Key themes from the customer panel.

  • Claude is being integrated internally. Masam said the NYSE has been using Claude Code to rewire "our engineering process with coding, writing tests, legacy codebases, refactoring documentation."
  • Masam added that the NYSE has also built internal AI agents based on Claude. "Claude models are particularly effective in processing large documents and applying roles," said Masam, who noted that the NYSE has built new AI-driven workflows for proxy filing, auditing, SEC filings and news classification.
  • Technology is outpacing change management. Hasker said AI developments are moving faster than change management. "A general counsel's office, a law firm, a tax accounting firm or an audit firm needs to rewire the processes to be able to take advantage of the benefits that the tools provide," said Hasker. "And I think that work is ongoing, but I think it's 18 months away before that sort of change management catches up with the standard of the tool."
  • Claude can drive ideas from the bottom up. Epic's Hain said AI has shifted from being more assistive to becoming more of a collaborator. "As we're shifting into 2026 particularly with Claude 4.6 and Claude Code, they're able to do code exploration, compose and have a draft of their support ticket and their response right out of the gate. Giving tools where employees can create on their own is a real way to open up opportunities," said Hain.
  • Trust is critical. Hasker said that Co-Counsel has more than 1 million users and trust is a big reason. Anthropic's tools leave an audit trail, which is a big feature for regulated industries.

Where Anthropic is really headed.

Anthropic operates like an enterprise software company but has characteristics of an ingredient brand. Anthropic doesn't own the system of record but wants to own the reasoning and orchestration layer that sits across systems.
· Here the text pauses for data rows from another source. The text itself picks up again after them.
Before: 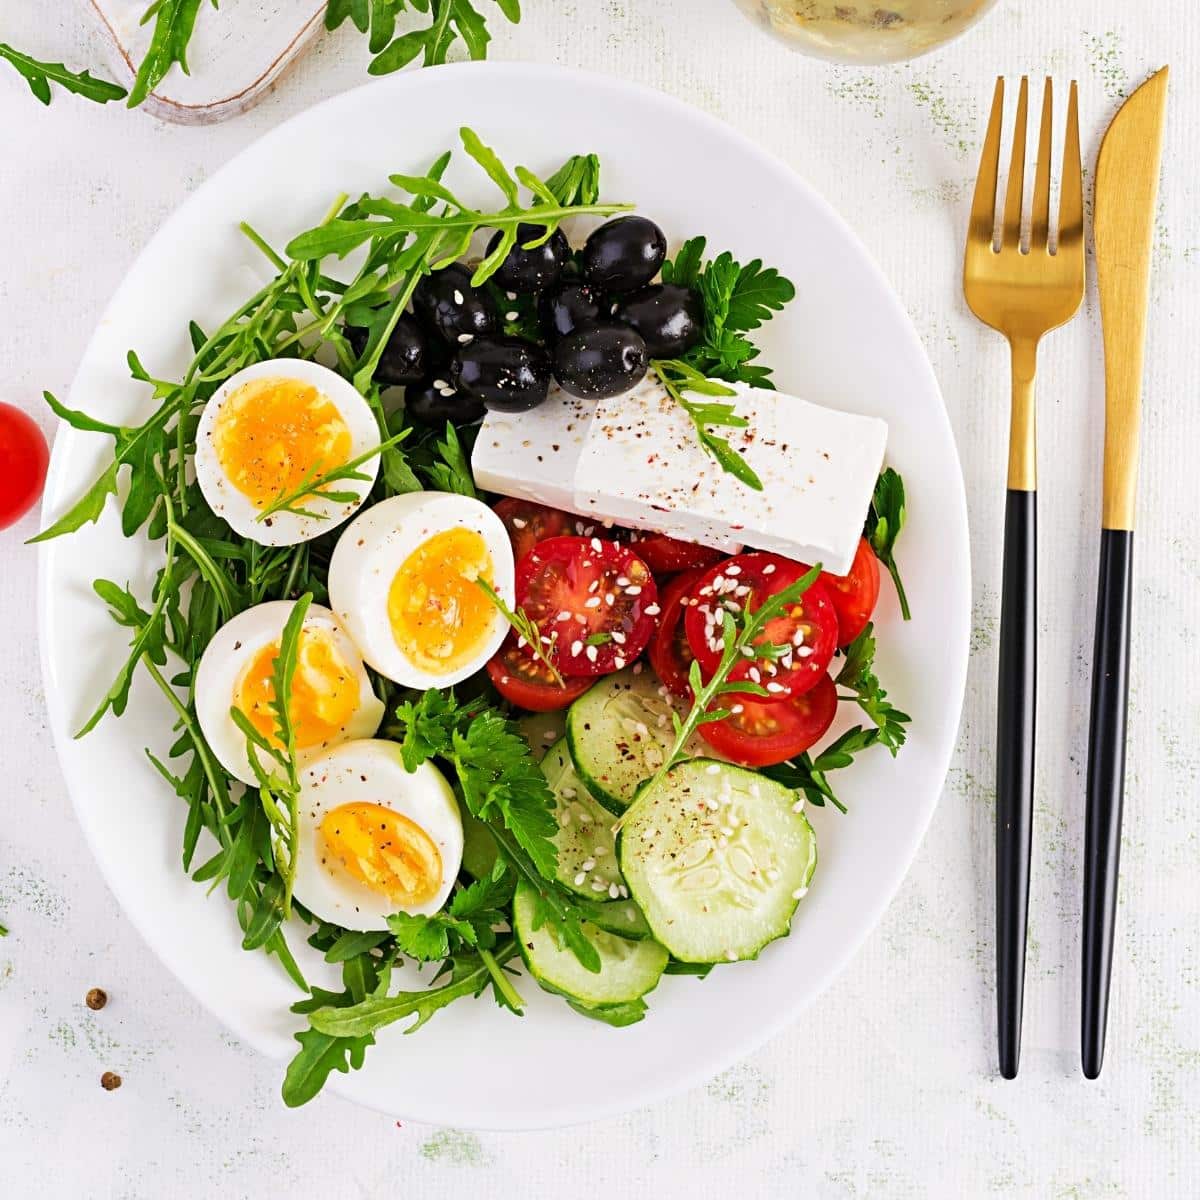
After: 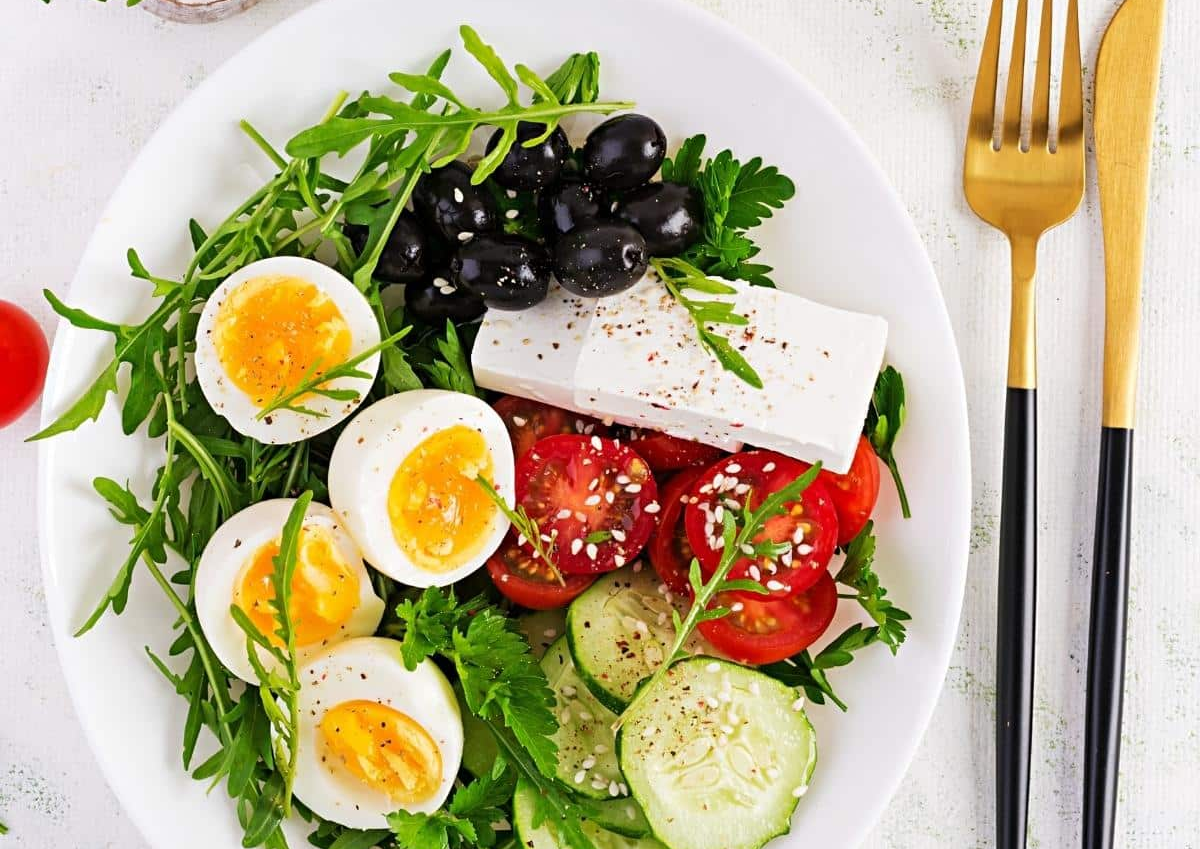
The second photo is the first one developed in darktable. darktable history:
crop and rotate: top 8.513%, bottom 20.683%
exposure: compensate highlight preservation false
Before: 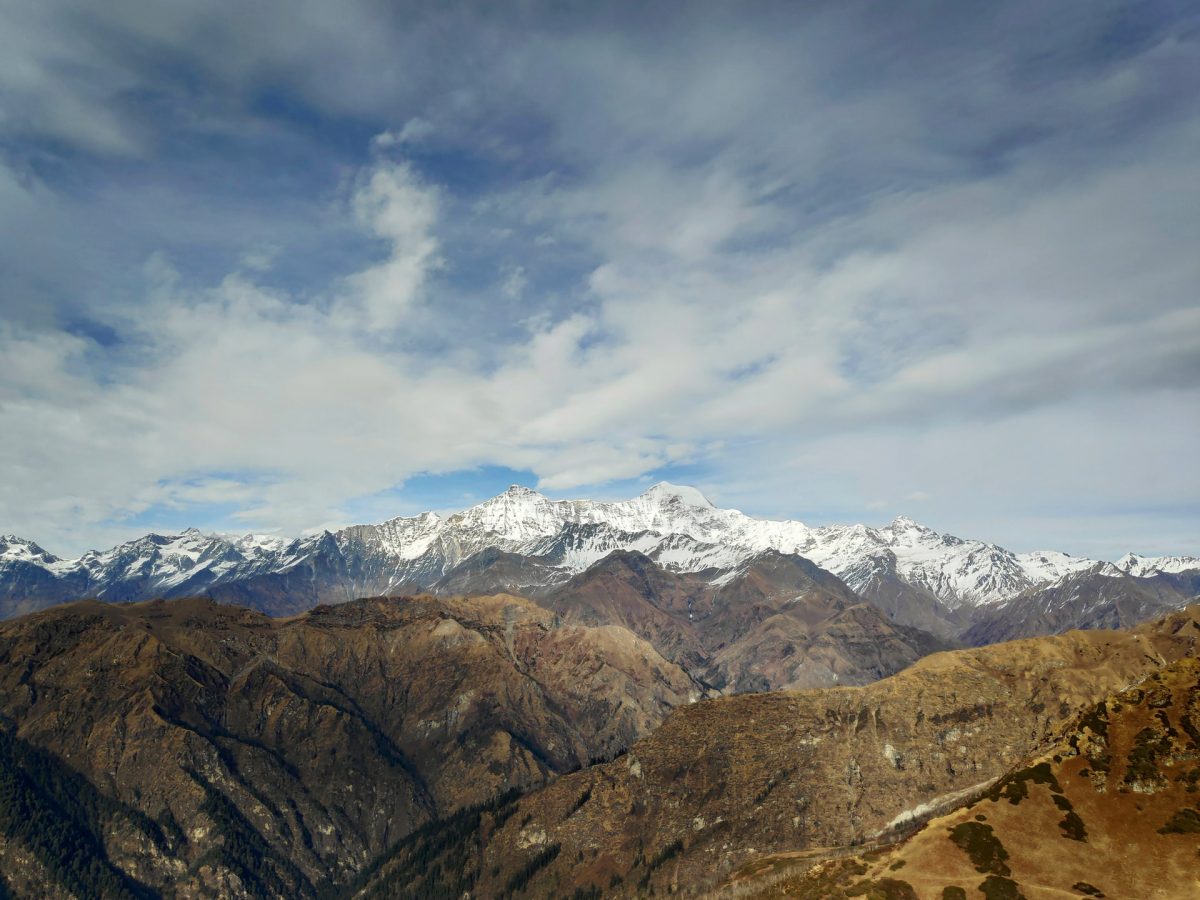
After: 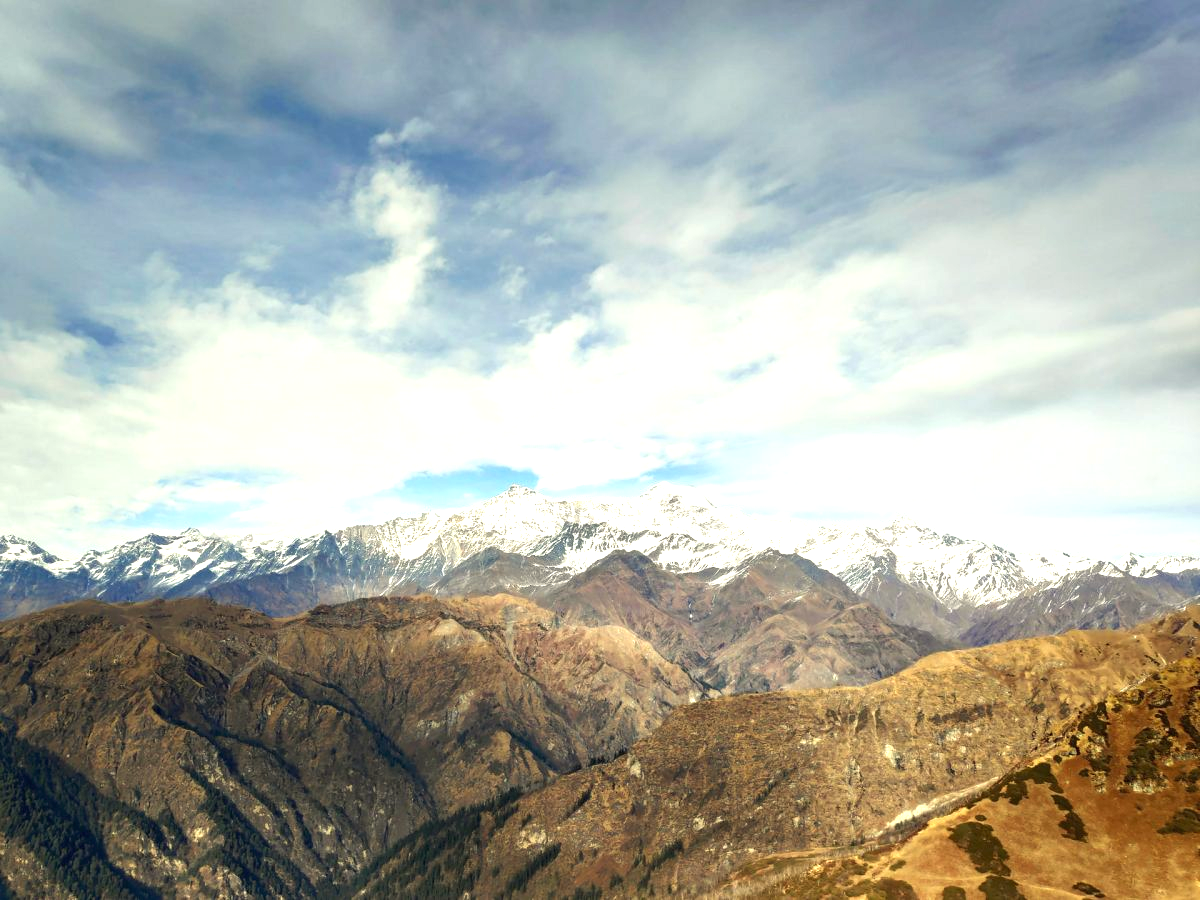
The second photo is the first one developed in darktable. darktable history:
exposure: black level correction 0, exposure 1.1 EV, compensate exposure bias true, compensate highlight preservation false
white balance: red 1.029, blue 0.92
Given that Anthropic is on all the cloud hyperscaler platforms, has deep integrator partnerships and is developing its own enterprise surfaces the company has the heft to pivot. It can be very disruptive yet also behave like enterprise software establishment.

In the end, Anthropic is going to help systems-of-record providers yet take away their user interfaces and potentially commoditize them. Anthropic will be a foe to providers that are workflow players over other systems and use case specific vendors.

Ultimately, Anthropic is likely to be an ingredient brand that has expanding enterprise SaaS ambitions and doesn't fit into a neat category. In the future, Anthropic likely becomes a platform.